Задания:
#1 Как Церковь оценивает практику диагностики с целью последующего аборта, согласно тексту о тестах для беременных?
#2 Почему, согласно тексту о тестах для беременных, аборт ради избавления ребенка от болезней и дефектов может оказаться сделанным зря? Ответьте в одном–трех предложениях.

Текст для изучения:
- - -
– Беременным женщинам предлагают пройти тесты для выявления болезней, отклонений у будущего ребенка. Как Церковь относится к этому?

– Церковь отрицательно оценивает практику диагностики с целью последующего аборта. Если диагностика заведомо предполагает аборт, то это борьба с болезнью путем уничтожения пациента. Это не является профилактикой, помощью, лечением, а уничтожением людей, которые больны. И даже не больны! А только есть вероятность, что ребенок родится с недугом. В методике диагностики имеется неточность. И в пастырской практике много случаев, так много, что уже можно обобщить, привести в систему. Известно, когда принуждают к аборту женщин, оказывают на них довольно сильное давление, эмоциональное, моральное. Говорят, что малыш будет больной, а ребенок потом рождается здоровым! Получается, что ставится ложный диагноз, используется гипердиагностика. Это должностное нарушение, врачебное преступление, и оно носит системный характер. И никто за это не несет ответственности. Получается, кто делает аборт ради избавления ребенка от болезней, дефектов, делает аборт зря. Это серьезная проблема. А главное, что логика порочна: убить, а не вылечить. А потом очень бодро наши чиновники от медицины отчитываются об успехах этой практики, якобы удалось снизить, например, смертность. А на самом деле, разве аборт – не смертность?
- - -
Данные упражнения:
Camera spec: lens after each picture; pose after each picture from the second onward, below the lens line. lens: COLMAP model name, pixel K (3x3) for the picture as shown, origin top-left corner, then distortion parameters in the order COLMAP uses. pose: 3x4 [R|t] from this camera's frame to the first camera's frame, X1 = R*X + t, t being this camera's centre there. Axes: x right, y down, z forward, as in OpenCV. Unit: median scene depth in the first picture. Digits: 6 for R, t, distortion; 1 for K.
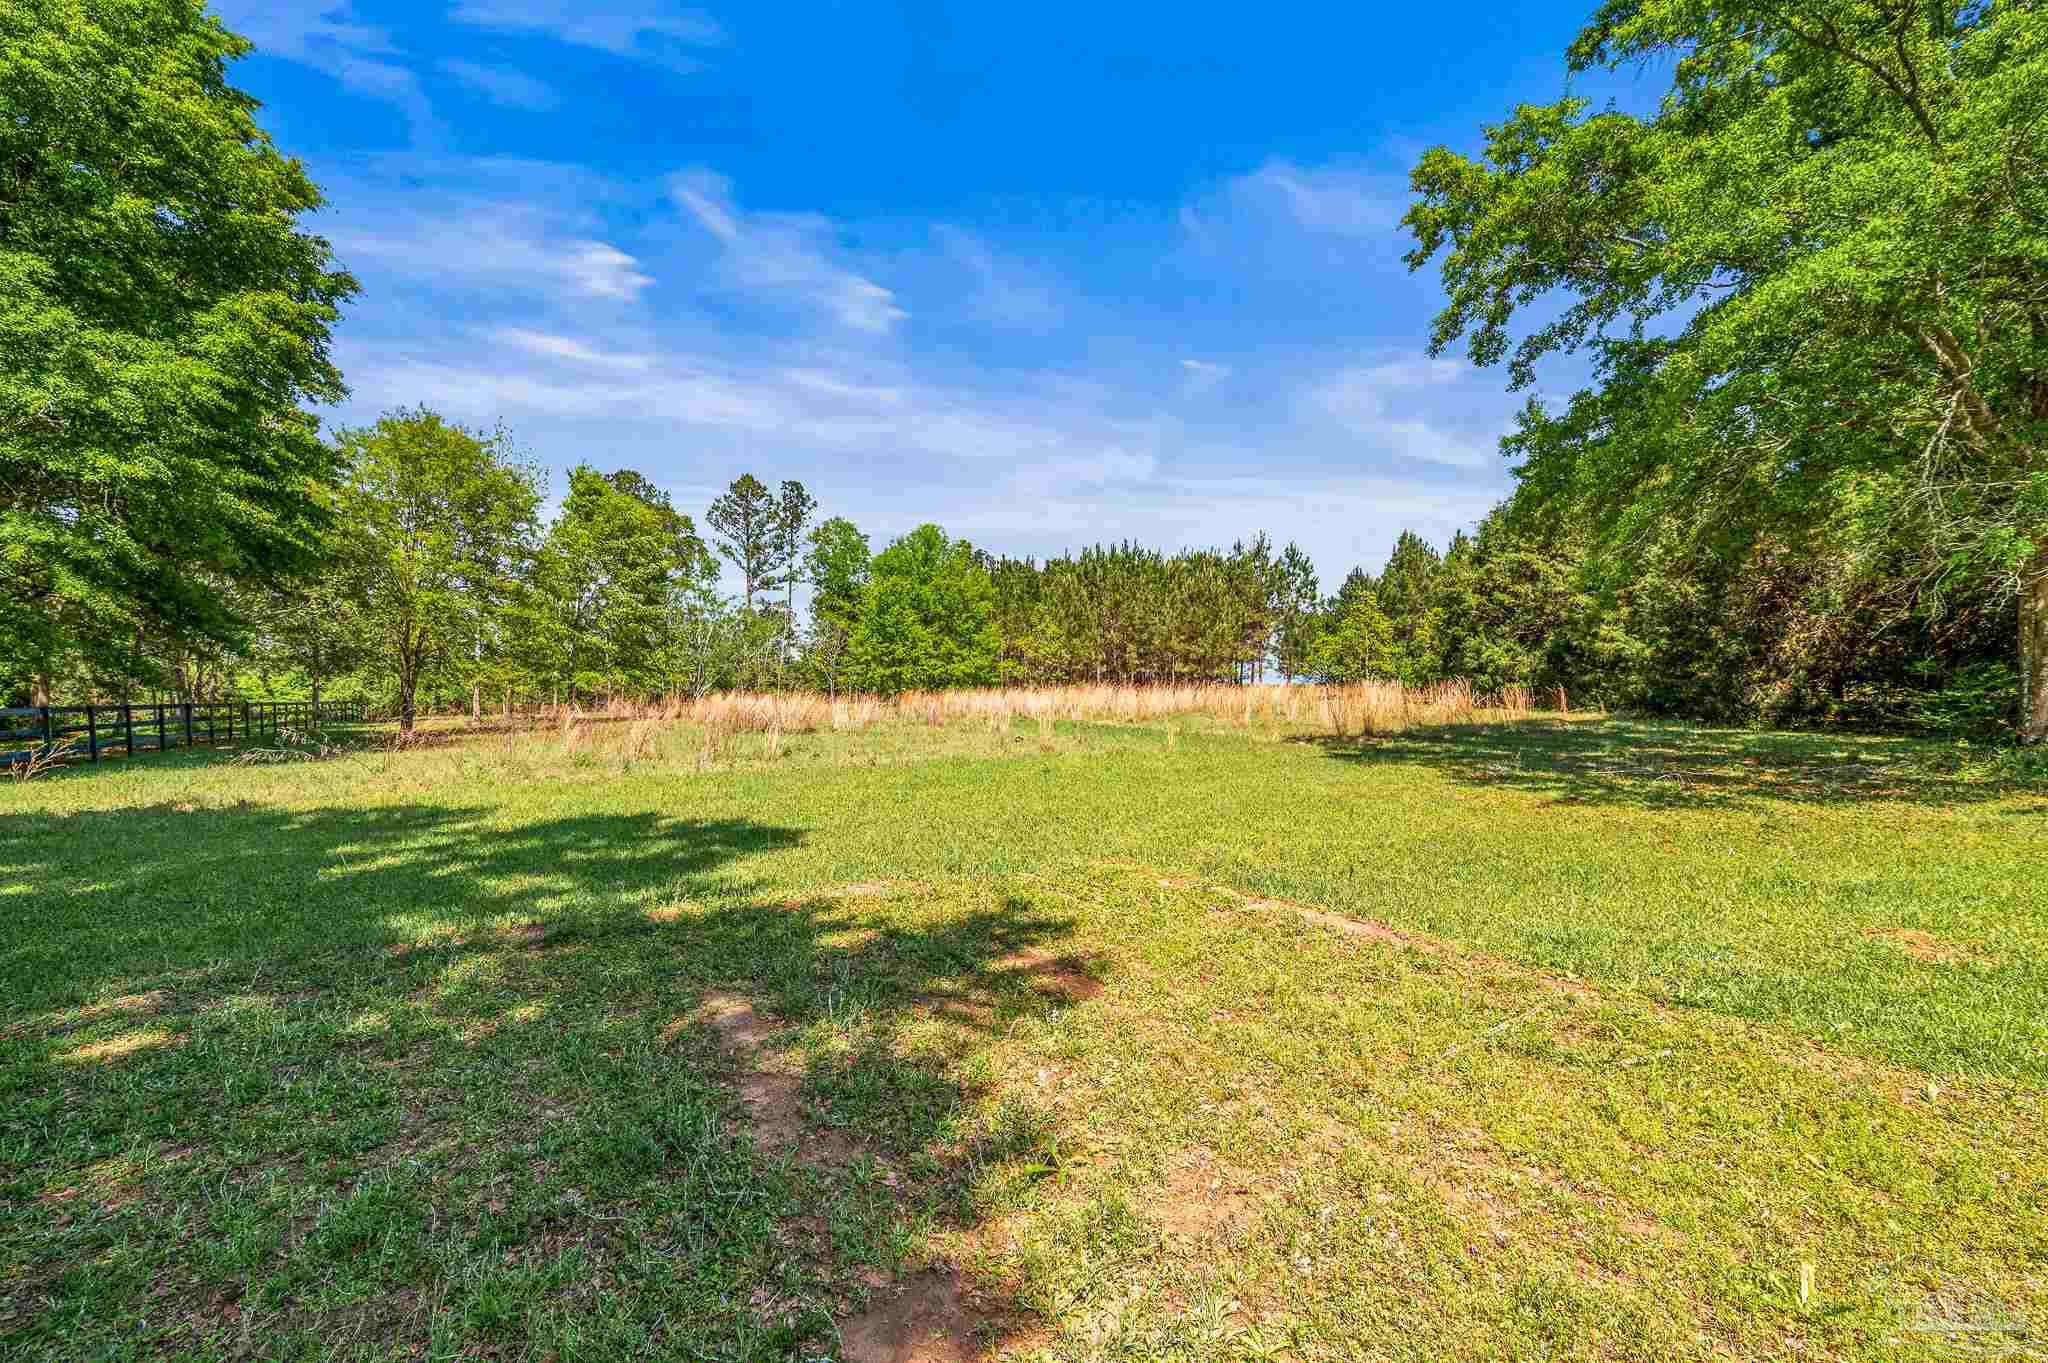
- - -
Ваши ответы:
#1 Отрицательно.

#2 В методике диагностики есть неточность: женщинам говорят, что малыш будет больным, а ребенок потом рождается здоровым. Ставится ложный диагноз, используется гипердиагностика.